4. DRAIN cooked peel on paper towels. After they dry, you can store them in an airtight jar for a week.
*SALAD RECIPE: One of our favorite salads: baby beets, shaved fennel, mesclun and a touch of baby arugula (use baby spinach if you don’t like arugula), topped with a circle of goat cheese and optional toasted nuts. For the vinaigrette, you can reduce blood orange juice with white wine vinegar. Or, adapt the classic, dividing the acid into mix half vinegar, half blood orange juice with olive oil or nut oil in the proportion of 3 parts oil to 1 part acid. We especially like hazelnut or walnut oil with this recipe, but olive oil is just fine. If you have a French nut oil, which tend to be very dense in flavor, you can mix it with olive oil.
At the beginning of the 20th century, James Dole set out to have canned pineapple in every grocery store in the country. He sold both fresh and canned pineapple grown in Hawaii, but the canned fruit wasn’t perishable, tasted great, and could be sold everywhere.
The arrival of canned pineapple and recipes to use it engendered the Pineapple Upside-Down Cake. It was once America’s most popular cake. It was also known as a skillet cake because it was baked on the stove top in a cast-iron pan.
The fruit is placed on the bottom of the skillet (or today, the pan); the batter was poured over it. The baked cake is inverted, and the fruit that was once at the bottom forms a decorative topping.
Today, some cooks still prepare the cake in a skillet, as with Recipe #3, below. but is baked in the oven for a more even result.
Nordicware makes a special pan with indentations to hold the pineapple rings in place in the oven, as well as a pan for individual upside-down minis. The pans have curved bottoms [not angular] to provide a pleasant shape to the inverted cake.
The recipe below is for a good old-fashioned skillet cake—with blood orange, pineapple or whatever fruit you like. Use apples and you have a Tarte Tatin, an accidental upside-down tart from 1880s France.
No one can pinpoint exactly when upside-down cake appeared, but 1920s America is the best guess. Cookbooks and magazines published then confirm that canned pineapple was readily available and the maraschino cherry had become popular to garnish the center of the pineapple rings.
 The beauteous Blood Orange Upside-Down Cake (photos #5 and #6 © Good Eggs).
RECIPE #3: BLOOD ORANGE UPSIDE DOWN CAKE
Pineapple Upside Down Cake is so retro. Put a modern spin on it with this recipe from Good Eggs.
This cake is best eaten within a few hours of baking.

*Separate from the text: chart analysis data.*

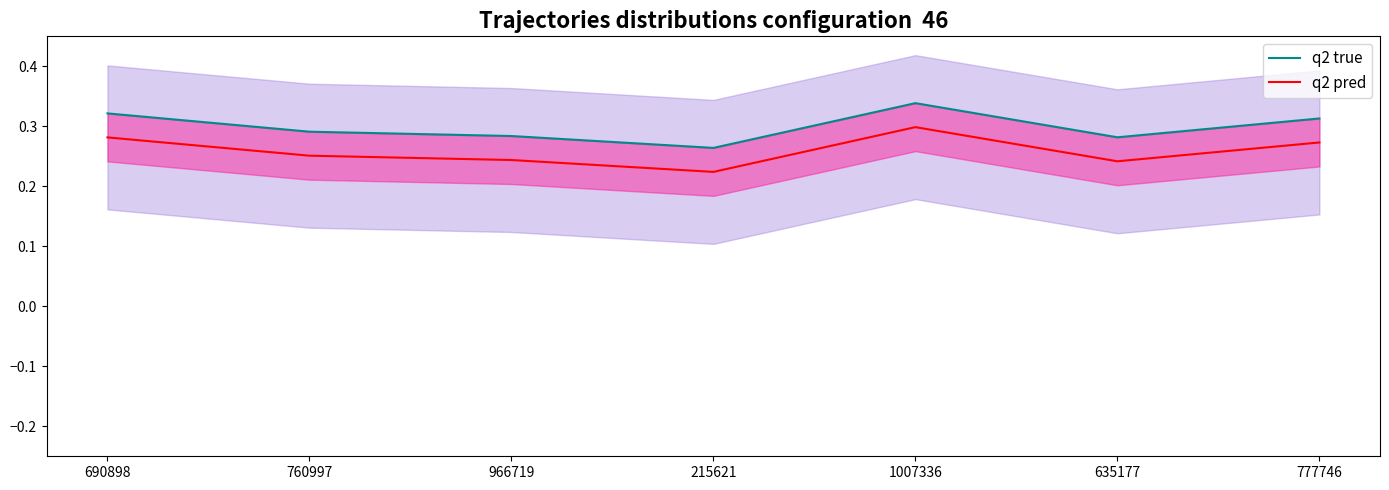

True or false: q2 pred and q2 true cross at least once.

False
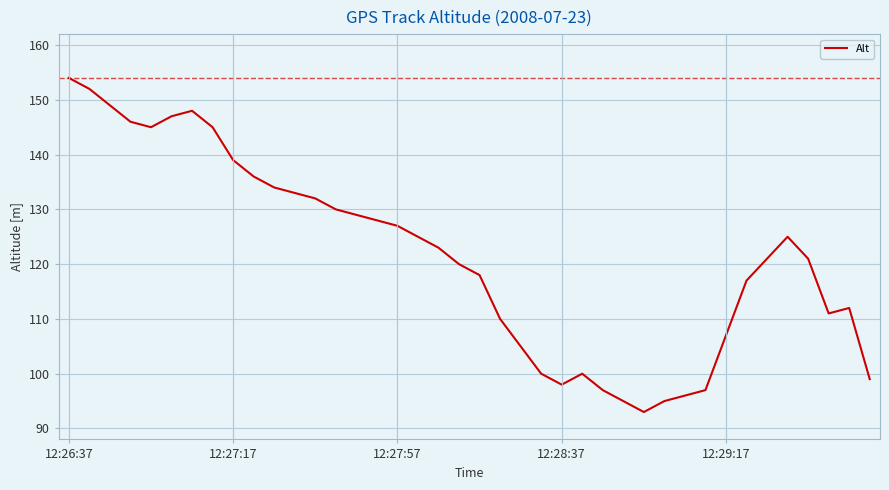

What is the maximum value shown in the chart?

154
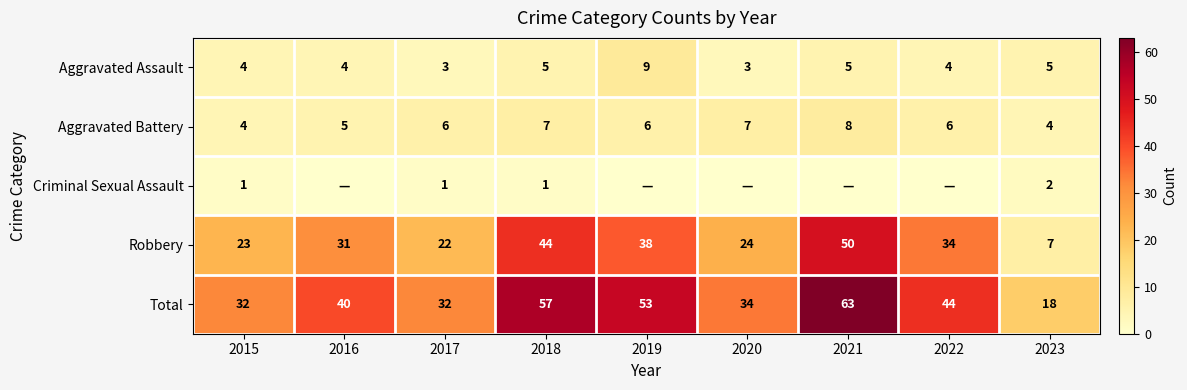

Is the value of Total at 2016 greater than the value of Aggravated Battery at 2022?

Yes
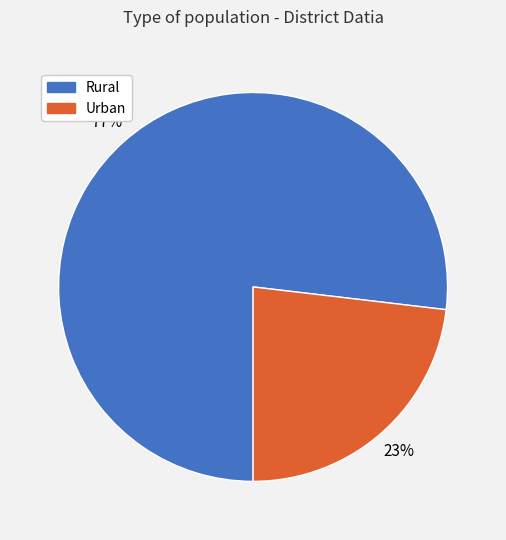

What percentage is the Rural slice, to the nearest percent?

77%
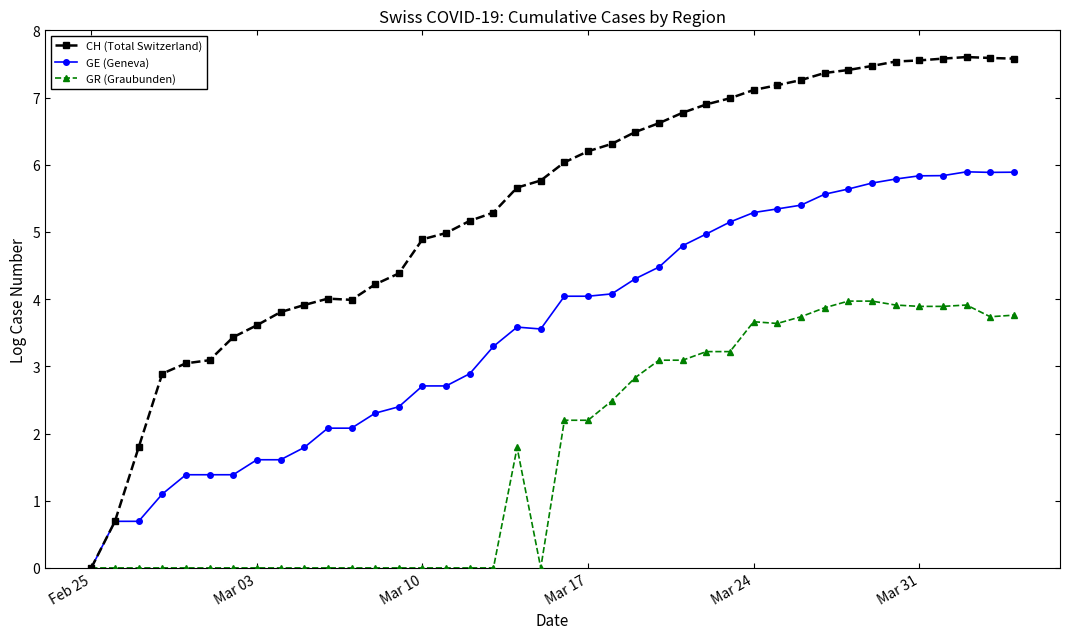

Rank the series by their maximum value, from highest to lowest.

CH (Total Switzerland), GE (Geneva), GR (Graubunden)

Another note: Good Eggs left the rinds of the orange slices since the result is so pretty. Most people may want to slice them off, so give everyone a fork and knife (a butter knife is fine).
This gorgeous cake from Good Eggs is beautiful on the inside as well as the outside.Rich with the flavors of nutty polenta and blood orange, it’s a dazzler.
Prep time is 10 minutes, active time is 60 minutes.
1. PREHEAT the oven to 350°F. Whisk the flour, polenta, baking powder and a pinch of salt together in small bowl. In a larger bowl…
2. CREAM together 8 tablespoons of butter and the granulated sugar with an electric mixer, to a fluffy, creamy consistency. Turn the mixer to low and beat in the vanilla and the eggs, one at a time.
3. ADD half of the flour mixture to the sugar-butter-egg bowl and combine with the mixer on low. Repeat with the remaining flour mixture and milk. Gently fold in the blood orange juice with a spatula.
4. MELT the remaining 2 tablespoons of butter in a 8-10″ cast iron skillet and mix in the brown sugar. Cook over medium heat for a couple of minutes until the sugar has melted.
5. REMOVE the pan from the heat and arrange the blood orange slices in a circular pattern in the bottom of the skillet. Pour the batter on top of the orange slices and smooth the top of the batter into a uniform layer with a spatula. Bake for about 40-45 minutes until a toothpick comes out dry.
6. REMOVE from the oven and let the cake rest for 10 minutes. To invert, use a sharp knife to loosen the sides of the cake from the skillet and fit a large plate over the top of the skillet. Hold either end of the skillet and plate together (with pot holders!) and flip the cake over onto the plate.